PARTS OF THE EXERCISE:
• a. Write out the thread on American freedom from "Doesn’t sound like" to "care any more.".
• b. According to the thread on American freedom, what does the so-called "Campaign Finance Reform" prevent?
• c. Please write the next part of the thread on American freedom, picking up after its final sentence.

DOCUMENT:
_ _ _

Just how free are freedom loving Americans anyway?

I ask because of these recent threads:

It is now illegal to wear an anti-Bush shirt in west Virginia

Should a six pack a day drinking habit cost a person his drivers license?

Doesn’t sound like the land of the free to me.

Right. Compared to other advanced countries, the US now looks rather poorly in the Freedom Department:

*Brutal “War on Drugs”

*Arbitrary and oppressive immigration policies

*Patriot Act and other Gestapo statutes

Not the US I used to know and love.

It’s scary. Has this been going on all along and it’s just becoming obvious? Or are the “powers that be” just so arrogant they don’t even care any more.

What’s happening to “The Bill of Rights?” The first ten amendments to the US Constitution that are supposed to protect our inviolable rights?

The first amendment still has all the popular stuff - freedom of worship, freedom of expression, but we are losing freedom of speech! The so-called “Campaign Finance Reform” that was passed a few years ago prevents us from publicizing the records of candidates for Federal office within a blackout period immediately before primary and general elections. Tons of Democrats voted for this one! (I mean you’d expect it from Republicans, right?)

The second amendment is going down. As Minty Green ponted out, the majority of decisions on the interpretation of the second amendment say it doesn’t have anything to do with individual rights (even though the other nine amendments in the bill of rights have to do with individual rights). “… the right of the people to keep and bear arms shall not be infringed.” It don’t take a lawyer to know what that means, but soon it will be the rights of the National Guard, and their weapons can’t LOOK LIKE assault weapons.

_ _ _

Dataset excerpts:
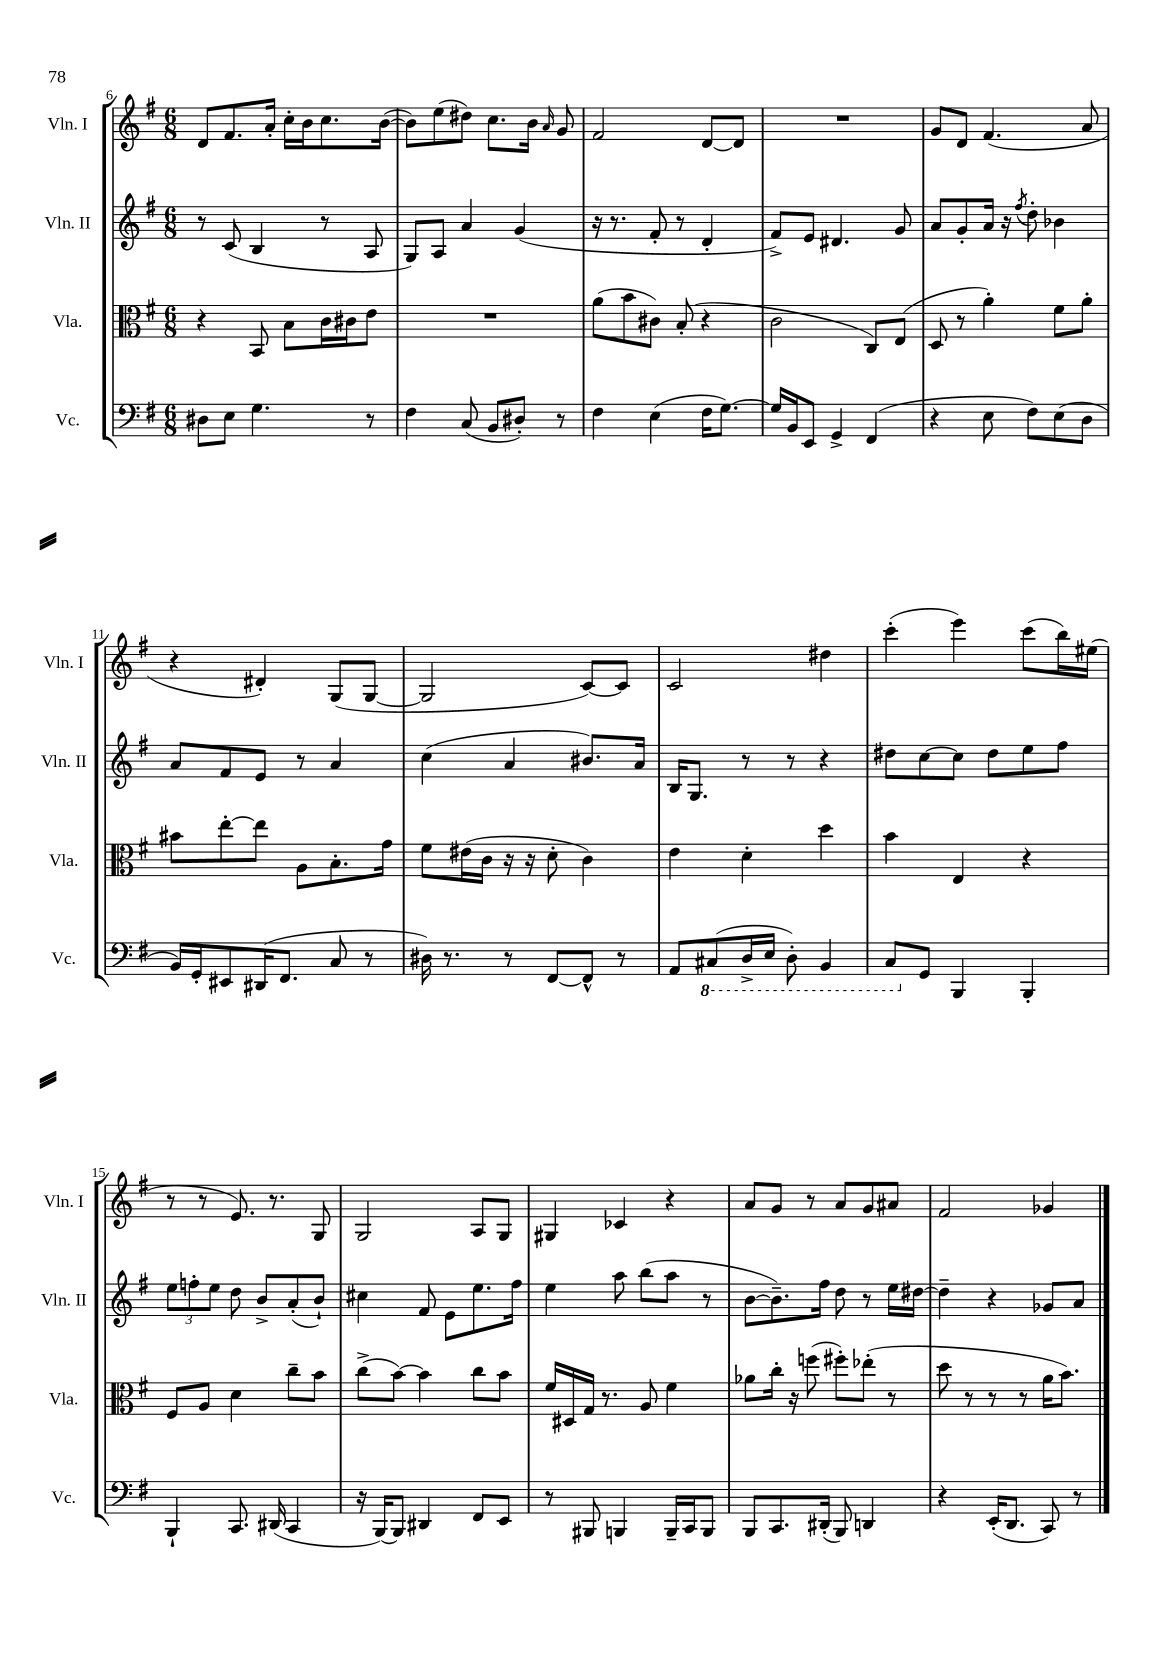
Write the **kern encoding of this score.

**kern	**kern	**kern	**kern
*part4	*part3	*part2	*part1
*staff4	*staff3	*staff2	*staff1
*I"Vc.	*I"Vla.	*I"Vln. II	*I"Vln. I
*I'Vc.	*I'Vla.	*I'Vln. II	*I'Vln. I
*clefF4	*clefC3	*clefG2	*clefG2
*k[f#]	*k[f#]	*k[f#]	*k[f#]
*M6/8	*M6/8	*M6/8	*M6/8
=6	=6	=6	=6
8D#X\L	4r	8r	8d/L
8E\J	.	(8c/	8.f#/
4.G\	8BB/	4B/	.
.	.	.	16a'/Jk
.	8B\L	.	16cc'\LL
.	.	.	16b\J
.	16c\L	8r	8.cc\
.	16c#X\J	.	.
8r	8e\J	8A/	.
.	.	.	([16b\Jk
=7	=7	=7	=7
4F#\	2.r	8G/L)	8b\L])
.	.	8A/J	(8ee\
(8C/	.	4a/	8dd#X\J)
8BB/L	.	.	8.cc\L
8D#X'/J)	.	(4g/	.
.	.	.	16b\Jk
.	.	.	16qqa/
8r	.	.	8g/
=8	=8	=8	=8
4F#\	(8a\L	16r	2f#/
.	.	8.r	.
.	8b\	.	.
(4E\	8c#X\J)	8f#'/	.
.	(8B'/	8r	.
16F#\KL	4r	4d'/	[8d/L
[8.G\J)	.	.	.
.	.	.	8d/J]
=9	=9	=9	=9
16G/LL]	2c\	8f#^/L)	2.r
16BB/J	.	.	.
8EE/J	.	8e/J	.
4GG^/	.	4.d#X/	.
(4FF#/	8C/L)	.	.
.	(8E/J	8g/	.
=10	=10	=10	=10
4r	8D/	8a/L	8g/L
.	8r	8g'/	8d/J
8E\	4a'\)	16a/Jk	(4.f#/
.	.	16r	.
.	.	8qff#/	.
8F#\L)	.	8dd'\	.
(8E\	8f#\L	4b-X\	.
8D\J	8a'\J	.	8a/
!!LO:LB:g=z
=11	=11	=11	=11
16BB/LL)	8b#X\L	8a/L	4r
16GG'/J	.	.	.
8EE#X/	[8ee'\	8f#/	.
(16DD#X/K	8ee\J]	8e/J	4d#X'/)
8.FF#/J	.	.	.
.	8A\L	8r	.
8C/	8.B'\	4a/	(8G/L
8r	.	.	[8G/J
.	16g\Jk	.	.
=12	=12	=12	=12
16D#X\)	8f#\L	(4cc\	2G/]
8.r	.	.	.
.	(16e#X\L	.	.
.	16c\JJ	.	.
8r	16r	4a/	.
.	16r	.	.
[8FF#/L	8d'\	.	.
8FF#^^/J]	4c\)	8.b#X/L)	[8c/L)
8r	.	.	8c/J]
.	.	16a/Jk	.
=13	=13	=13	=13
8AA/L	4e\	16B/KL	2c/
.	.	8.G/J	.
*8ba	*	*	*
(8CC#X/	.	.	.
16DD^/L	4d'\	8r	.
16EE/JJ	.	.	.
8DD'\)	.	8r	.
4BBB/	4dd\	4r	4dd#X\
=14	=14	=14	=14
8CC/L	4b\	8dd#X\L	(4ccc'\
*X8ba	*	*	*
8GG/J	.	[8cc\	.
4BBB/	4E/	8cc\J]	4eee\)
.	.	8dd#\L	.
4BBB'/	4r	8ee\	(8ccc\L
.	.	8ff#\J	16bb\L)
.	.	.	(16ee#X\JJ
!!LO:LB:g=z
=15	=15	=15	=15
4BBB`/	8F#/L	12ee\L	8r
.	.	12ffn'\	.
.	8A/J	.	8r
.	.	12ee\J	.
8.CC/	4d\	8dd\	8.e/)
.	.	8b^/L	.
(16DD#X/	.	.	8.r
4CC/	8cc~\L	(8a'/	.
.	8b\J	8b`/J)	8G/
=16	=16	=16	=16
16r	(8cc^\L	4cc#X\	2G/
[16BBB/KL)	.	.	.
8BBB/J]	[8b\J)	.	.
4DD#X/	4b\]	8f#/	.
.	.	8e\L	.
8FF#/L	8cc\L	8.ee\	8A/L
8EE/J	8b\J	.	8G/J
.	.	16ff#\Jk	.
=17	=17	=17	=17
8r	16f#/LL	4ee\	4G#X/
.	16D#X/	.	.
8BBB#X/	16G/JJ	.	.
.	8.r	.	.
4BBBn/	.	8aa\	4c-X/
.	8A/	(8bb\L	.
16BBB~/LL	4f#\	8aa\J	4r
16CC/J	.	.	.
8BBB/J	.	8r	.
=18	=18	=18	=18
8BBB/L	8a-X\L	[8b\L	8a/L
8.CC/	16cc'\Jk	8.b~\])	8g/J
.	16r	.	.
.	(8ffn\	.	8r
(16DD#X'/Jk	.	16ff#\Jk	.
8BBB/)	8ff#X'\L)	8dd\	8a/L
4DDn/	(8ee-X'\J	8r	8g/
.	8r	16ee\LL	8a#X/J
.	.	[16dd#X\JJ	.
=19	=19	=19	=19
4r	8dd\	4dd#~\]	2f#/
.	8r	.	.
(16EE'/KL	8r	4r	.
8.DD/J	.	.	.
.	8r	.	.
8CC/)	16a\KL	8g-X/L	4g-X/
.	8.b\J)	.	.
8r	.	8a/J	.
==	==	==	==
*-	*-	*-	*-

_ _ _

OUTPUTS BY TASK:
• a.
Doesn’t sound like the land of the free to me.

Right. Compared to other advanced countries, the US now looks rather poorly in the Freedom Department:

*Brutal “War on Drugs”

*Arbitrary and oppressive immigration policies

*Patriot Act and other Gestapo statutes

Not the US I used to know and love.

It’s scary. Has this been going on all along and it’s just becoming obvious? Or are the “powers that be” just so arrogant they don’t even care any more.

• b. It prevents publicizing the records of candidates for Federal office within a blackout period immediately before primary and general elections.

• c.
I’m not too worried about the Patriot Act, I think that will be temporary as the restrictions during WW II were… of course now they got their foot in the door… who knows. But I’m more concerned about the attacks on the freedoms guaranteed by our constitution.

I hate Bush (Hate! Hate! Hate!) and everything that his administration stands for, but I’m curious who here has actually been hurt by the Patriot Act? SOOO many people whine and complain about it, but has it affected anyone you know or you yourself in any way at all?

The only sign of it I’ve even seen in day to day life is this piece of paper posted up at the bank that says “in compliance with the USA patriot act, you may be required to disclose information” or something similar.

The government will find a way to conduct its usual trickery anyway. The fact that it now has a public face shouldn’t mean anything. The government will do as it pleases; Patriot act or no.

How would we know?

Section 213 states that the government can enter and search your home without informing you until sometime “later”; how do you know they haven’t paid you a visit already?

Section 216 allows law-enforcement officials in ordinary criminal cases to get a warrant to track which websites a person visits and collect general information about the emails a person sends and receives, without proving the need for this information.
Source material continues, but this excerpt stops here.